■ **TASK**
Retype the rows below word for word, but leave out the pictures.

[Tasks on reading figures]
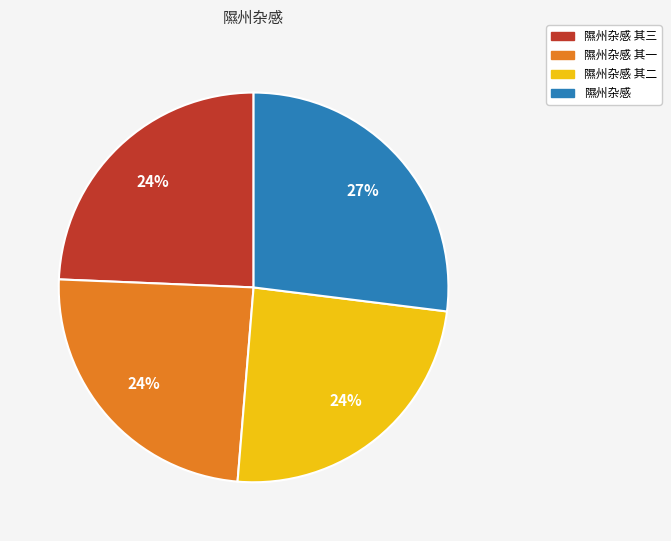

Is there a majority slice in this chart?

No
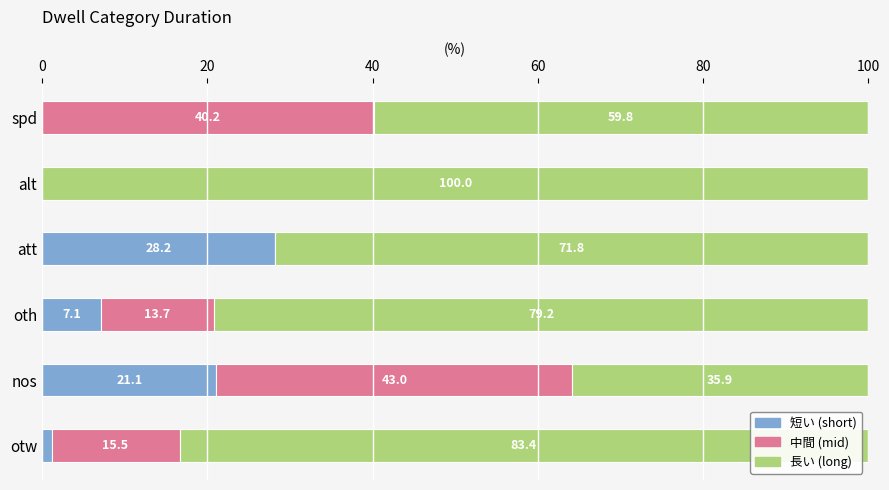

What is the maximum value for 短い (short)?

28.2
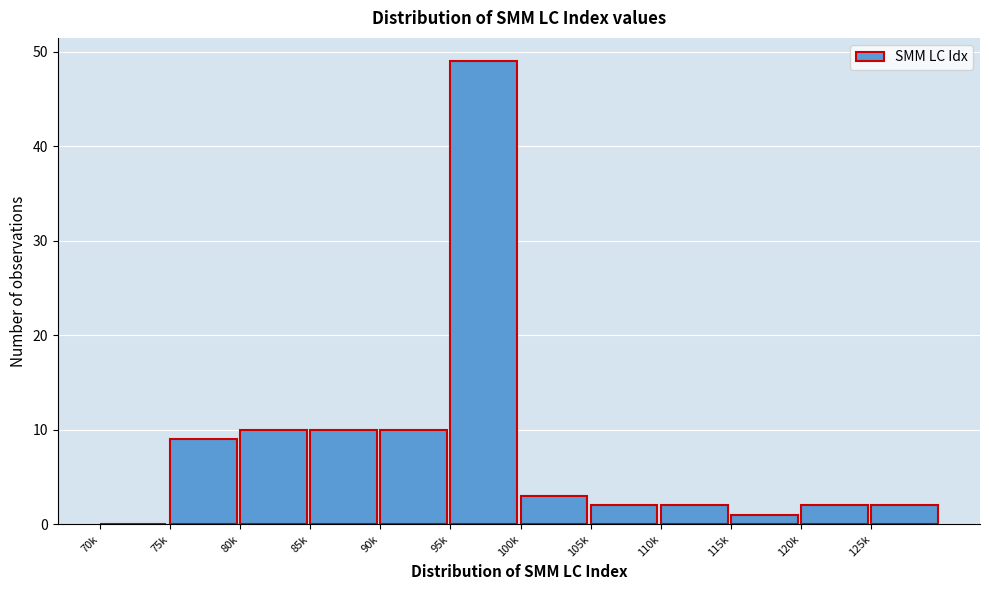

Reading right to left, list all the values displayed in this chart.

125k=2	120k=2	115k=1	110k=2	105k=2	100k=3	95k=49	90k=10	85k=10	80k=10	75k=9	70k=0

■ **RESULT FOR THIS TASK**
Is there a majority slice in this chart?

No

What is the maximum value for 短い (short)?

28.2

Reading right to left, list all the values displayed in this chart.

125k=2	120k=2	115k=1	110k=2	105k=2	100k=3	95k=49	90k=10	85k=10	80k=10	75k=9	70k=0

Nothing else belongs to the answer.